(Provided records)

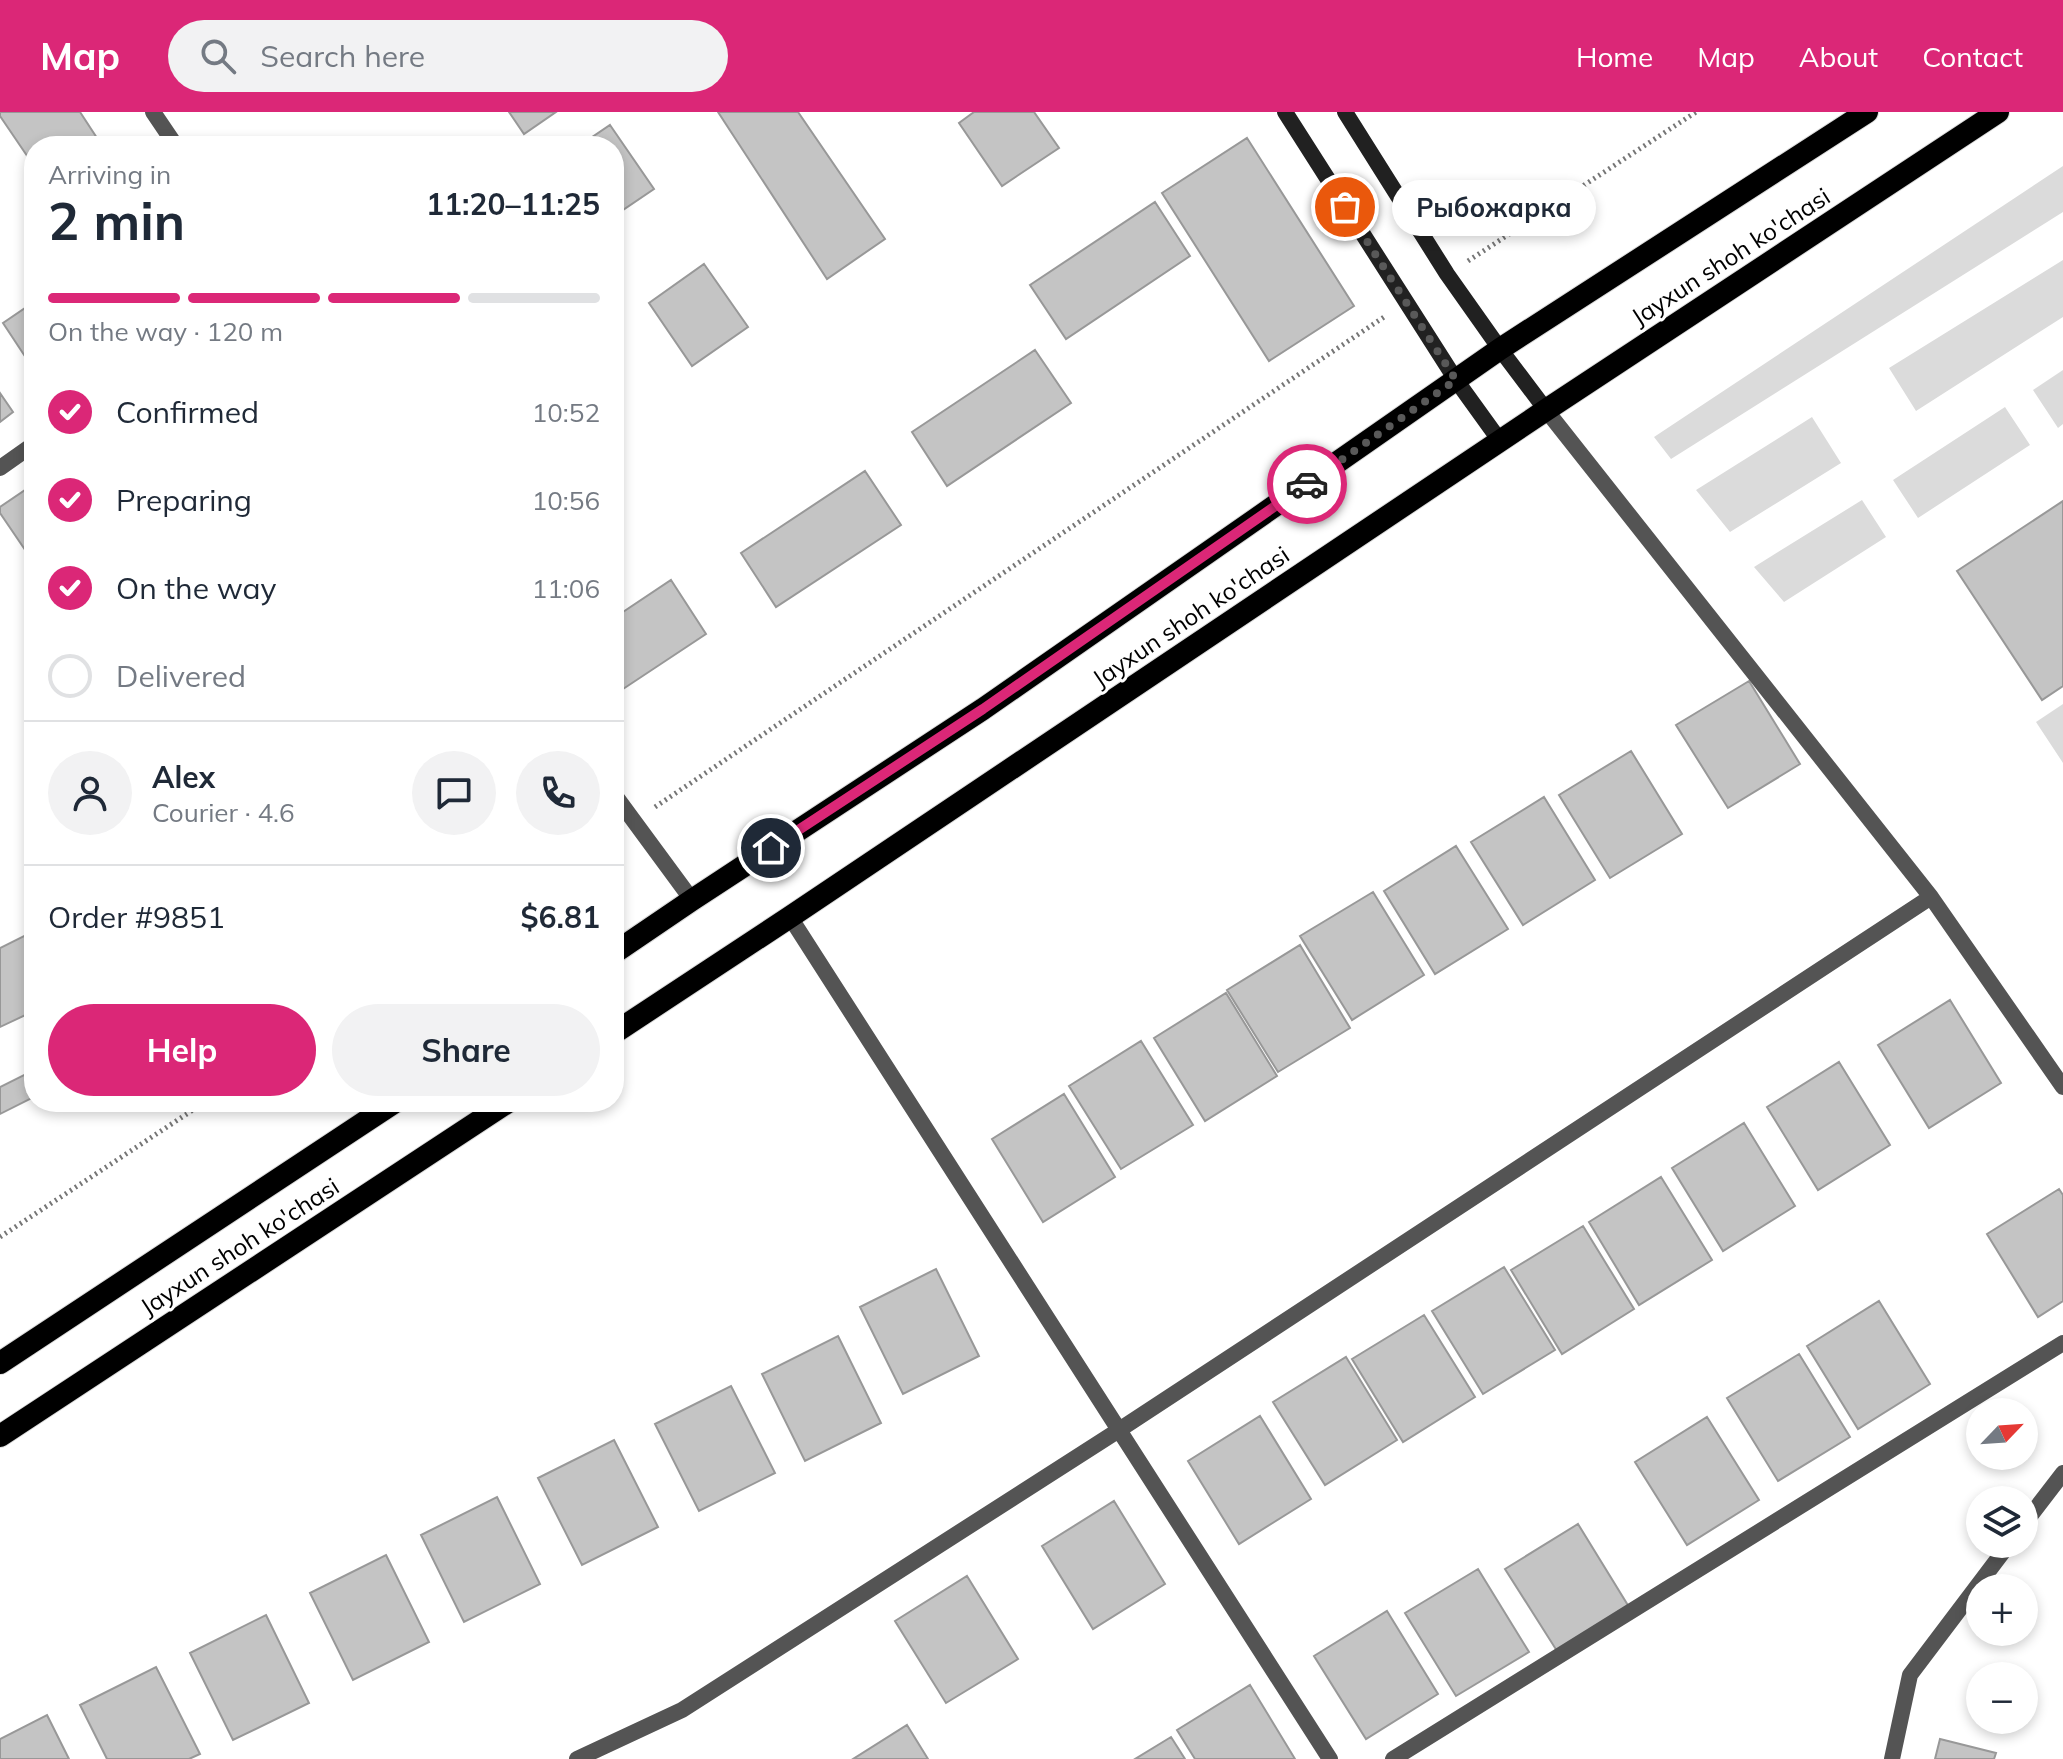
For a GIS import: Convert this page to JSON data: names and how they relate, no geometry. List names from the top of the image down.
{
  "streets": {
    "highway": ["Jayxun shoh ko'chasi"]
  },
  "places": ["Рыбожарка"],
  "north": "top right",
  "page": {
    "header": "Map",
    "search": "Search here",
    "nav": [
      "Home",
      "Map",
      "About",
      "Contact"
    ],
    "heading": ["2 min", "Arriving in", "11:20–11:25"],
    "panel": [
      "Alex",
      "Courier · 4.6",
      "Order #9851",
      "$6.81"
    ],
    "bubble": "Рыбожарка",
    "bar": "On the way · 120 m",
    "list": [
      ["Confirmed", "10:52"],
      ["Preparing", "10:56"],
      ["On the way", "11:06"],
      "Delivered"
    ],
    "buttons": ["Help", "Share"],
    "map_buttons": ["+", "−"]
  }
}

(Exercise prompt) Leaving out only the pictures, return the material above unchanged.

(Exercise answer)
For a GIS import: Convert this page to JSON data: names and how they relate, no geometry. List names from the top of the image down.
{
  "streets": {
    "highway": ["Jayxun shoh ko'chasi"]
  },
  "places": ["Рыбожарка"],
  "north": "top right",
  "page": {
    "header": "Map",
    "search": "Search here",
    "nav": [
      "Home",
      "Map",
      "About",
      "Contact"
    ],
    "heading": ["2 min", "Arriving in", "11:20–11:25"],
    "panel": [
      "Alex",
      "Courier · 4.6",
      "Order #9851",
      "$6.81"
    ],
    "bubble": "Рыбожарка",
    "bar": "On the way · 120 m",
    "list": [
      ["Confirmed", "10:52"],
      ["Preparing", "10:56"],
      ["On the way", "11:06"],
      "Delivered"
    ],
    "buttons": ["Help", "Share"],
    "map_buttons": ["+", "−"]
  }
}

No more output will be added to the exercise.